Schumer’s criticism was rejected by the White House as hypocrisy. Press Secretary Josh Earnest charged that Schumer has lost his credibility on the issue after voting against the Iran nuclear deal. “Senator Schumer’s credibility in talking about national security issues — particularly when the facts are as they are when it relates to homeland security — have to be affected by the position that he’s taken on other issues,” Earnest told reporters at the time. “Senator Schumer is somebody that came out and opposed the international agreement to prevent Iran from obtaining a nuclear weapon. He was wrong about that position. And most Democrats agreed — disagreed with him in taking that position.And when people look at the facts here when it comes to funding for homeland security, they’ll recognize that he’s wrong this time, too.”

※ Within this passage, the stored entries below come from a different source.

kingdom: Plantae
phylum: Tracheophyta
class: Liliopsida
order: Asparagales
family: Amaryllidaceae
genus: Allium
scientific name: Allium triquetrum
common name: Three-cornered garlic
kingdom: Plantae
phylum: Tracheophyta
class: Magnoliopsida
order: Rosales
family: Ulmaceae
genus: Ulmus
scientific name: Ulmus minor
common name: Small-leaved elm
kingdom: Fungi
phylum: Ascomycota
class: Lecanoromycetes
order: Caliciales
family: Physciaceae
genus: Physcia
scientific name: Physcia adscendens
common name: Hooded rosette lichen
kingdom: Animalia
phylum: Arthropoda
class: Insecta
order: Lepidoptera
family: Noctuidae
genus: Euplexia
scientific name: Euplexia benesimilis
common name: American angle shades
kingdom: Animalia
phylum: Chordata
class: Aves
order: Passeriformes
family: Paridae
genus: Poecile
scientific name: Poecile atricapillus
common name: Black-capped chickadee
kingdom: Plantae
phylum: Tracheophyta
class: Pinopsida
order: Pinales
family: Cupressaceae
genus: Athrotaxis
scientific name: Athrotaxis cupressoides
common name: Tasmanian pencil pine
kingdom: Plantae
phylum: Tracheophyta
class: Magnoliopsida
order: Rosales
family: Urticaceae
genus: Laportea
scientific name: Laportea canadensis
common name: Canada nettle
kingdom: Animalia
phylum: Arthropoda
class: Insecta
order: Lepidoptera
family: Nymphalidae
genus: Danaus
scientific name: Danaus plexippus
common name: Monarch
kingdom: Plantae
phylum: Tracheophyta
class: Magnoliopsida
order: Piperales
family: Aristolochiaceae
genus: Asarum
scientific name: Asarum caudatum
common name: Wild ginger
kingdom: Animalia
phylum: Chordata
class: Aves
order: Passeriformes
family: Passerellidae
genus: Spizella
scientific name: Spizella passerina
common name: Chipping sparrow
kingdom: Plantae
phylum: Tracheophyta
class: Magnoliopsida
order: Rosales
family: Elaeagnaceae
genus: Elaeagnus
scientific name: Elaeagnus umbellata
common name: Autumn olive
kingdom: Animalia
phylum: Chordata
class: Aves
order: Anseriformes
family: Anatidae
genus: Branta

On Thursday, ahead of a vote by the Senate’s Appropriations Committee, Schumer took a subtle swipe at the White House. “From the moment these ill-advised cuts were proposed, we earnestly worked to overturn them,” Schumer said in a statement. “We successfully pushed to fully fund the vital anti-terror programs, like UASI, that help keep New York City safe in an era of rising and mutating terror threats.”
“UASI is the cornerstone of effective preparedness and prevention against terror attacks and in an era of rising terror threats, our support for anti-terror programs should not be falling. With this increase in funds, the NYPD can continue to do all it does to keep New Yorkers safe and secure,” he added.
New York City Mayor Bill de Blasio, in a statement, thanked the Senate Committee on Appropriations “for taking a strong first step toward restoring essential anti-terror funding.”
“New York City is one of the world’s top terror targets, and the Urban Area Security Initiative plays a vital role in ensuring our residents are safe and prepared for any dangers that arise,” said de Blasio. “In the wake of recent events, we know anti-terror funding is more critical than ever. From our police officers to our firefighters, we are indebted to the hardworking men and women who protect our city each day – and we must protect the initiatives that fund their essential work.”